第2話 転校生が前世の従者だった②

「……え?アレク、ティス……?」


 俺の、前世の名前……?

 どうしてこの転校生が俺の前世の名前を……?

 というか、前世では果たせなかった愛……?

 そして、あの姿勢や動き、この喋り方やどことなく懐かしい雰囲気────


「まさか……アリシア、なのか?」


 俺のその問いに対して、アリシアは笑顔で答えた。


「はい!」


 そして、アリシアは続けて膝の上に置いている俺の手に自分の手を重ねて言った。


「アレクティス様……あぁ、またこうしてあなたの手に触れられる時が来るなんて……私はとても幸せです……」


 ……この雰囲気、間違いなくアリシアだ。

 前世でずっと一緒に居たアリシアの姿形が変わろうと、こうして接してみればそれを間違うはずがない……だが。


「こんなことが起きるなんて、信じられ────」

「継条くん、転校生が来てお話したくなる気持ちはわかりますが、今はホームルーム中ですのでお静かにお願いします」

「……すみません」


 担任の先生にそう指摘された俺は素直に謝った。

 俺の心情がどうであろうと、学校のホームルームの進行には関係無いことだからだ……その後、クラスメイトの男子生徒たちが俺の方に向けて言った。


「そうだぞ継条〜!七深さんが可愛いからってホームルーム中に喋るな〜!」

「そうだそうだ!隣の席が七深さんなんて羨ましいやつめ〜!!」


 そう野次を飛ばされた俺だったが────


「あなたたちもお静かにお願いします」

「う、うっす」

「す、すんません」


 担任の先生がその野次を飛ばしたクラスメイトに対してそう言ったため、俺への野次は止まった。

 ちなみに、弁明の必要は無いと思うが、俺はあの男子生徒たちが言ってきたような心情を持って隣に居る七深────アリシアと話をしようとしていたわけじゃない。

 ひとまず、休み時間までは余計なことをしないことだな……ということで、他人からは机で隠れて見えないだろうが、俺は念の為に膝の上に置いてある俺の手に自らの手を重ねてくるアリシアの手を俺から離すことに決めた────が。


「アレクティス様……こうして、温かなあなたのお手に触れられることを、私は本当に心待ちにしていたのです……アレクティス様……」

「……」


 しばらく、アリシアは俺の手を離してくそうになかったため、俺は自らの手を放置することに決めた。

 そして────休み時間になると、俺はアリシアのことを教室から連れ出して人気の無い屋上へ連れてきた。


「アレクティス様、私と二人になりたいと仰ってくださり、私は今幸福な気持ちでいっぱいです……」

「二人になりたいじゃなくて二人で話したいと言ったんだ……はぁ、もう半ば確信していたが、その様子だと本当にアリシアみたいだな」

「その通りです」


 目の前に居るのがアリシアだと確認できたため、そうだとするなら聞きたいことが山ほどあるが……一番最初に聞くなら、俺が死に際までずっと気にかけていたことだ。

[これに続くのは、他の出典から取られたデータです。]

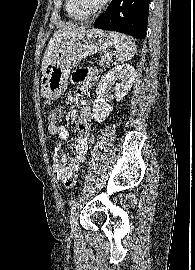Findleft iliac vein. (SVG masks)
Returning <instances> with one entry per match:
<instances>
[{
  "label": "left iliac vein",
  "mask_w": 195,
  "mask_h": 270,
  "mask_svg": "<svg viewBox=\"0 0 195 270\" xmlns=\"http://www.w3.org/2000/svg\"><path fill=\"white\" fill-rule=\"evenodd\" d=\"M71 229L73 232H75L77 230V213H74V215L72 216V219H71Z\"/></svg>",
  "instance_id": "obj_1"
}]
</instances>
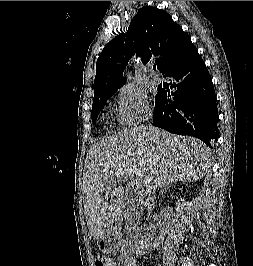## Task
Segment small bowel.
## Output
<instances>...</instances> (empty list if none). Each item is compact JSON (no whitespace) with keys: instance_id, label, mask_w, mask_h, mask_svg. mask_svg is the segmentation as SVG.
I'll use <instances>...</instances> for the list:
<instances>
[{"instance_id":"1","label":"small bowel","mask_w":253,"mask_h":266,"mask_svg":"<svg viewBox=\"0 0 253 266\" xmlns=\"http://www.w3.org/2000/svg\"><path fill=\"white\" fill-rule=\"evenodd\" d=\"M122 259H123V258H120L118 263L115 262V261H113V262H114V266H117V264H119L120 266H123ZM129 266H137V265H136V263H134V262H130V263H129Z\"/></svg>"}]
</instances>
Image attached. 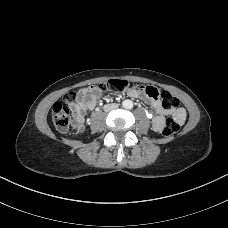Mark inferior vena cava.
Instances as JSON below:
<instances>
[{
  "instance_id": "obj_1",
  "label": "inferior vena cava",
  "mask_w": 228,
  "mask_h": 228,
  "mask_svg": "<svg viewBox=\"0 0 228 228\" xmlns=\"http://www.w3.org/2000/svg\"><path fill=\"white\" fill-rule=\"evenodd\" d=\"M118 108V104H107V105H104L103 109L105 112H110L112 110H115Z\"/></svg>"
}]
</instances>
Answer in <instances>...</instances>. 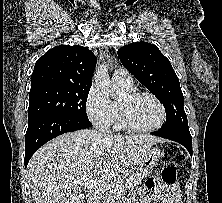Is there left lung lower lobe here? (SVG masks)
I'll return each instance as SVG.
<instances>
[{
    "instance_id": "1",
    "label": "left lung lower lobe",
    "mask_w": 222,
    "mask_h": 203,
    "mask_svg": "<svg viewBox=\"0 0 222 203\" xmlns=\"http://www.w3.org/2000/svg\"><path fill=\"white\" fill-rule=\"evenodd\" d=\"M151 134L182 144L188 150L190 155H192V137L189 132V128L160 129L152 132Z\"/></svg>"
}]
</instances>
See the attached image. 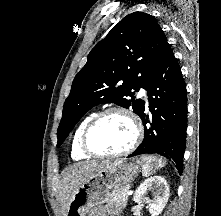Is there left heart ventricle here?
I'll use <instances>...</instances> for the list:
<instances>
[{
    "label": "left heart ventricle",
    "mask_w": 221,
    "mask_h": 216,
    "mask_svg": "<svg viewBox=\"0 0 221 216\" xmlns=\"http://www.w3.org/2000/svg\"><path fill=\"white\" fill-rule=\"evenodd\" d=\"M131 122L121 114H110L100 120L88 138L90 148L96 152L113 153L127 148L133 141Z\"/></svg>",
    "instance_id": "obj_1"
}]
</instances>
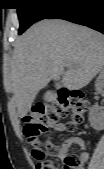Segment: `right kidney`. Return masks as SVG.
Returning <instances> with one entry per match:
<instances>
[{
	"label": "right kidney",
	"mask_w": 104,
	"mask_h": 169,
	"mask_svg": "<svg viewBox=\"0 0 104 169\" xmlns=\"http://www.w3.org/2000/svg\"><path fill=\"white\" fill-rule=\"evenodd\" d=\"M95 87L97 92H100L103 90L104 87V71H101L98 75L95 83ZM89 121L91 126L97 130H103L104 128V114L102 112H99L98 107L93 106L89 113Z\"/></svg>",
	"instance_id": "right-kidney-1"
}]
</instances>
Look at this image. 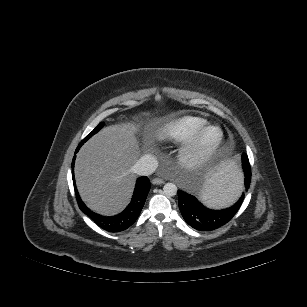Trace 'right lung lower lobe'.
I'll list each match as a JSON object with an SVG mask.
<instances>
[{
	"label": "right lung lower lobe",
	"instance_id": "right-lung-lower-lobe-1",
	"mask_svg": "<svg viewBox=\"0 0 307 307\" xmlns=\"http://www.w3.org/2000/svg\"><path fill=\"white\" fill-rule=\"evenodd\" d=\"M81 145L82 144L80 143L76 149V152L79 150ZM74 162L75 156L72 161V178L75 187L76 199L81 211L88 215L100 228L109 232H120L130 227L138 218L145 203L147 194L150 190L149 179L145 176L138 178L132 200L123 212L112 217H105L92 212L81 200L75 185Z\"/></svg>",
	"mask_w": 307,
	"mask_h": 307
}]
</instances>
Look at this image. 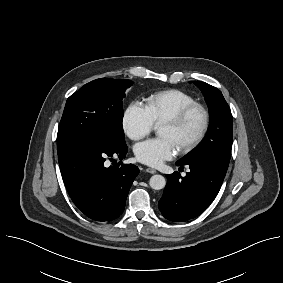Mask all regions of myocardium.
<instances>
[{"label":"myocardium","instance_id":"obj_1","mask_svg":"<svg viewBox=\"0 0 283 283\" xmlns=\"http://www.w3.org/2000/svg\"><path fill=\"white\" fill-rule=\"evenodd\" d=\"M194 112H199L201 114L202 117L201 126L197 134L192 139L178 146V150L182 153L193 150L205 138L210 125V114L208 109L201 103L193 102L183 107L174 116L164 120L161 123L162 125H168L174 129H179L186 123V121L190 118V116Z\"/></svg>","mask_w":283,"mask_h":283}]
</instances>
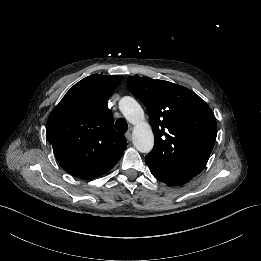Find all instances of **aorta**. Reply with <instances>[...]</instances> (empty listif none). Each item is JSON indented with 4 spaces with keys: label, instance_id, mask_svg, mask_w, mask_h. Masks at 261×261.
Here are the masks:
<instances>
[{
    "label": "aorta",
    "instance_id": "762f6f07",
    "mask_svg": "<svg viewBox=\"0 0 261 261\" xmlns=\"http://www.w3.org/2000/svg\"><path fill=\"white\" fill-rule=\"evenodd\" d=\"M119 108L126 120L134 125L133 145L139 152L149 153L154 146V135L149 123L145 121L140 104L134 98L125 96L120 100Z\"/></svg>",
    "mask_w": 261,
    "mask_h": 261
}]
</instances>
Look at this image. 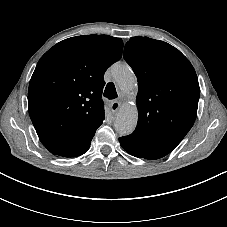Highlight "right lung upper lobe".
<instances>
[{"mask_svg": "<svg viewBox=\"0 0 227 227\" xmlns=\"http://www.w3.org/2000/svg\"><path fill=\"white\" fill-rule=\"evenodd\" d=\"M123 41L108 35L76 36L39 60L28 89L30 118L53 154L76 157L90 147L104 120L103 75L122 56Z\"/></svg>", "mask_w": 227, "mask_h": 227, "instance_id": "1", "label": "right lung upper lobe"}]
</instances>
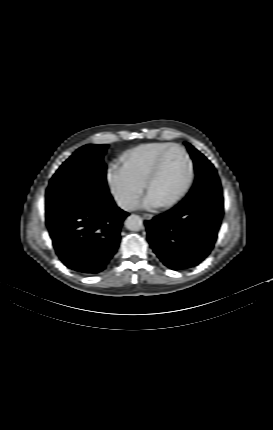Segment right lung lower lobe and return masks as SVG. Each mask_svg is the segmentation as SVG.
Returning a JSON list of instances; mask_svg holds the SVG:
<instances>
[{
    "instance_id": "98d812e1",
    "label": "right lung lower lobe",
    "mask_w": 273,
    "mask_h": 430,
    "mask_svg": "<svg viewBox=\"0 0 273 430\" xmlns=\"http://www.w3.org/2000/svg\"><path fill=\"white\" fill-rule=\"evenodd\" d=\"M128 215L111 196L86 197L46 212V225L63 264L93 275L103 271L116 253Z\"/></svg>"
}]
</instances>
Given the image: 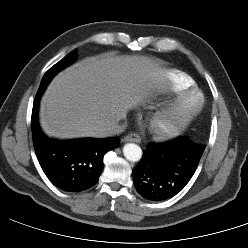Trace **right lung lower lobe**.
Listing matches in <instances>:
<instances>
[{"mask_svg":"<svg viewBox=\"0 0 248 248\" xmlns=\"http://www.w3.org/2000/svg\"><path fill=\"white\" fill-rule=\"evenodd\" d=\"M47 85H40L36 94L31 119L34 149L41 168L58 188L68 192L86 190L99 179L103 157L118 147L117 138H86L58 141L46 137L38 124L40 97Z\"/></svg>","mask_w":248,"mask_h":248,"instance_id":"right-lung-lower-lobe-1","label":"right lung lower lobe"}]
</instances>
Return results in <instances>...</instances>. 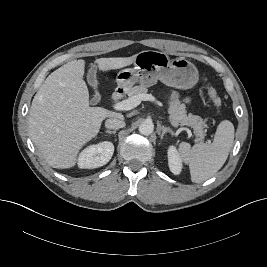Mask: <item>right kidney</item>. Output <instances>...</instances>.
<instances>
[{
    "mask_svg": "<svg viewBox=\"0 0 267 267\" xmlns=\"http://www.w3.org/2000/svg\"><path fill=\"white\" fill-rule=\"evenodd\" d=\"M114 152V145L110 141H103L90 145L84 149L78 158V166L82 169H93L107 164Z\"/></svg>",
    "mask_w": 267,
    "mask_h": 267,
    "instance_id": "obj_1",
    "label": "right kidney"
}]
</instances>
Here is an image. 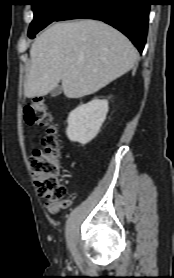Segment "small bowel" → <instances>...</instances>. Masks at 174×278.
Here are the masks:
<instances>
[{
  "instance_id": "c3829d8e",
  "label": "small bowel",
  "mask_w": 174,
  "mask_h": 278,
  "mask_svg": "<svg viewBox=\"0 0 174 278\" xmlns=\"http://www.w3.org/2000/svg\"><path fill=\"white\" fill-rule=\"evenodd\" d=\"M71 202H72L71 200H67L64 203H53V204L47 203L46 207L49 209V211L55 213L62 208L68 207L71 204Z\"/></svg>"
}]
</instances>
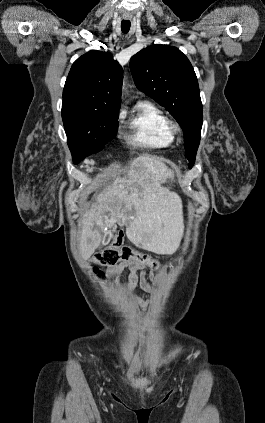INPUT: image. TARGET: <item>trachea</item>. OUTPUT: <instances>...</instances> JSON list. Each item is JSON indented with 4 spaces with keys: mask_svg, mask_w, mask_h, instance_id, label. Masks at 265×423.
Listing matches in <instances>:
<instances>
[{
    "mask_svg": "<svg viewBox=\"0 0 265 423\" xmlns=\"http://www.w3.org/2000/svg\"><path fill=\"white\" fill-rule=\"evenodd\" d=\"M131 22L129 20H123L121 22V30L124 34L128 33L130 30Z\"/></svg>",
    "mask_w": 265,
    "mask_h": 423,
    "instance_id": "trachea-1",
    "label": "trachea"
}]
</instances>
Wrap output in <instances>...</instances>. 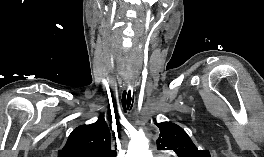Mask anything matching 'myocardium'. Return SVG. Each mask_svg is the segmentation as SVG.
<instances>
[{"instance_id": "1", "label": "myocardium", "mask_w": 264, "mask_h": 157, "mask_svg": "<svg viewBox=\"0 0 264 157\" xmlns=\"http://www.w3.org/2000/svg\"><path fill=\"white\" fill-rule=\"evenodd\" d=\"M158 157H171V156H166V155H164V156H158Z\"/></svg>"}]
</instances>
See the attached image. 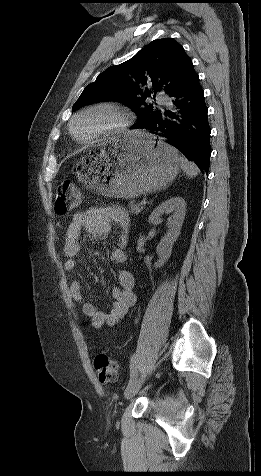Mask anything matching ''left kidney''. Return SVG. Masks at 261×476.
Segmentation results:
<instances>
[{"label":"left kidney","instance_id":"1","mask_svg":"<svg viewBox=\"0 0 261 476\" xmlns=\"http://www.w3.org/2000/svg\"><path fill=\"white\" fill-rule=\"evenodd\" d=\"M170 213H173V218L168 223V231L156 248L159 257L155 263L156 268L162 267L171 256L173 244L180 234L186 214V202L182 197L175 196L162 202L149 216V222L154 225L160 224L161 216Z\"/></svg>","mask_w":261,"mask_h":476}]
</instances>
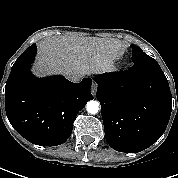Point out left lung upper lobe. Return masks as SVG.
Segmentation results:
<instances>
[{
	"instance_id": "left-lung-upper-lobe-1",
	"label": "left lung upper lobe",
	"mask_w": 178,
	"mask_h": 178,
	"mask_svg": "<svg viewBox=\"0 0 178 178\" xmlns=\"http://www.w3.org/2000/svg\"><path fill=\"white\" fill-rule=\"evenodd\" d=\"M131 48H132V61H133V63L153 59L152 57L145 54L140 47L131 46Z\"/></svg>"
}]
</instances>
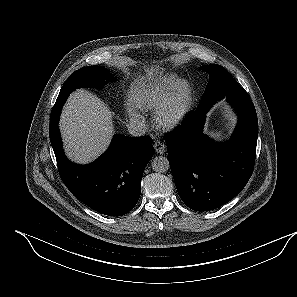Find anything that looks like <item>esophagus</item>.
<instances>
[{"label":"esophagus","mask_w":297,"mask_h":297,"mask_svg":"<svg viewBox=\"0 0 297 297\" xmlns=\"http://www.w3.org/2000/svg\"><path fill=\"white\" fill-rule=\"evenodd\" d=\"M155 152L163 154L165 152V145L161 141H155L153 144Z\"/></svg>","instance_id":"obj_1"}]
</instances>
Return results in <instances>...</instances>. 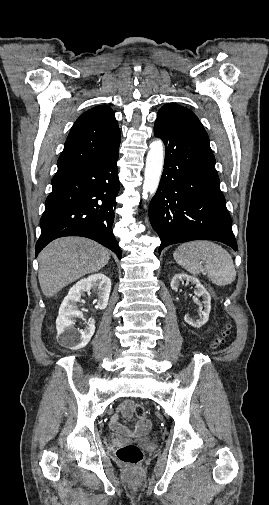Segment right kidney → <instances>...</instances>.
Returning a JSON list of instances; mask_svg holds the SVG:
<instances>
[{
  "mask_svg": "<svg viewBox=\"0 0 269 505\" xmlns=\"http://www.w3.org/2000/svg\"><path fill=\"white\" fill-rule=\"evenodd\" d=\"M90 290L98 295L96 307L105 309L109 300L111 280L103 273L93 274L78 281L69 290L59 309L56 319L57 337L63 346L72 350L85 347L95 332V321L92 318L88 320L84 329L75 328L76 318L83 317V313L77 308V302Z\"/></svg>",
  "mask_w": 269,
  "mask_h": 505,
  "instance_id": "right-kidney-1",
  "label": "right kidney"
}]
</instances>
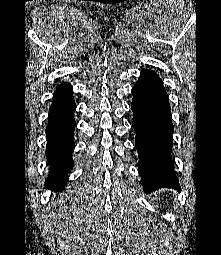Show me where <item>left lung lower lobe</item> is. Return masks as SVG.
Listing matches in <instances>:
<instances>
[{"instance_id": "1", "label": "left lung lower lobe", "mask_w": 221, "mask_h": 255, "mask_svg": "<svg viewBox=\"0 0 221 255\" xmlns=\"http://www.w3.org/2000/svg\"><path fill=\"white\" fill-rule=\"evenodd\" d=\"M132 93V126L143 188L146 192L162 187L180 190L171 160L174 127L163 82L155 72L143 70Z\"/></svg>"}]
</instances>
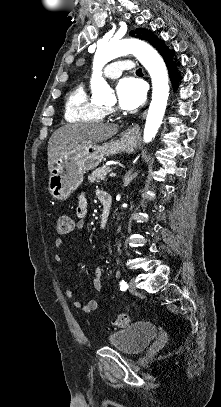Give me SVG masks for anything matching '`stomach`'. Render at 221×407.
I'll use <instances>...</instances> for the list:
<instances>
[{"instance_id":"1","label":"stomach","mask_w":221,"mask_h":407,"mask_svg":"<svg viewBox=\"0 0 221 407\" xmlns=\"http://www.w3.org/2000/svg\"><path fill=\"white\" fill-rule=\"evenodd\" d=\"M138 134L127 130L120 139L102 144L87 145L62 153L50 171L48 189L57 200H65L83 181L85 171L97 167L105 156L119 152L133 153Z\"/></svg>"}]
</instances>
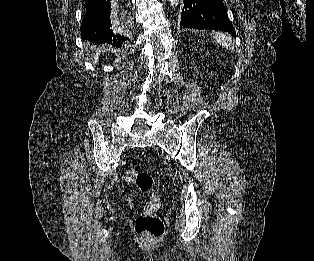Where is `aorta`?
<instances>
[{
	"label": "aorta",
	"mask_w": 314,
	"mask_h": 261,
	"mask_svg": "<svg viewBox=\"0 0 314 261\" xmlns=\"http://www.w3.org/2000/svg\"><path fill=\"white\" fill-rule=\"evenodd\" d=\"M169 2L171 3V6H177L179 3V0H169Z\"/></svg>",
	"instance_id": "1"
}]
</instances>
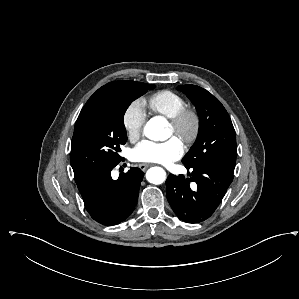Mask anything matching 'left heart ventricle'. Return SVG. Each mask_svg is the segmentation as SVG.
<instances>
[{
    "mask_svg": "<svg viewBox=\"0 0 299 299\" xmlns=\"http://www.w3.org/2000/svg\"><path fill=\"white\" fill-rule=\"evenodd\" d=\"M174 134V131L172 129V127L170 126V135H173Z\"/></svg>",
    "mask_w": 299,
    "mask_h": 299,
    "instance_id": "obj_1",
    "label": "left heart ventricle"
}]
</instances>
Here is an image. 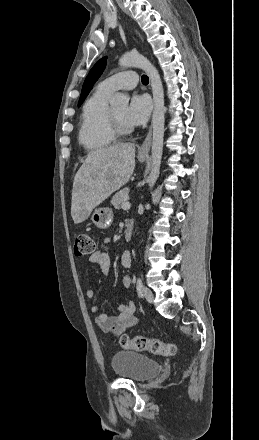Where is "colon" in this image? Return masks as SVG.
I'll return each mask as SVG.
<instances>
[{"label":"colon","instance_id":"obj_1","mask_svg":"<svg viewBox=\"0 0 259 440\" xmlns=\"http://www.w3.org/2000/svg\"><path fill=\"white\" fill-rule=\"evenodd\" d=\"M94 249V241L89 234L78 233L75 236L74 252L76 256L91 254ZM119 343L125 349L148 351L159 356H171L175 352L173 344L144 336L129 337L123 334L119 337Z\"/></svg>","mask_w":259,"mask_h":440}]
</instances>
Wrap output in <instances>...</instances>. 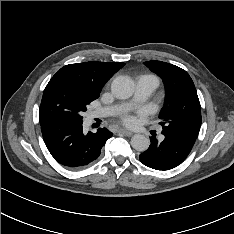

「アリシア……アリシアは、俺が死んだ後ちゃんと幸せになれたのか?」


 ────アリシアが幸せになること。

 それだけが、死期を迎えた俺の唯一の望みだった。

 今こうしてアリシアと別の世界で、別の命で再会できたと言っても、そのことはやはり気にかかっているため俺がそう聞くと、アリシアは答えた。


「アレクティス様を失った私に、もはや目指すべき幸せの形などございませんでした……なので、幸せになどなれませんでした」

「っ……!そんなことは無かったはずだ、アリシアは俺への執着さえ無ければ、爵位が無くとも他の貴族から婚約を求められるほどの────」

「ですが、そのおかげで私は、私にとってどれほどアレクティス様が大きな存在であったのかを深く、深く身に刻むことができました……そして────私たちは、またこうして世界も時も超えて出会うことができたのです……ですから、アレクティス様」


 アリシアは、俺の左手を両手で優しく握りながら言った。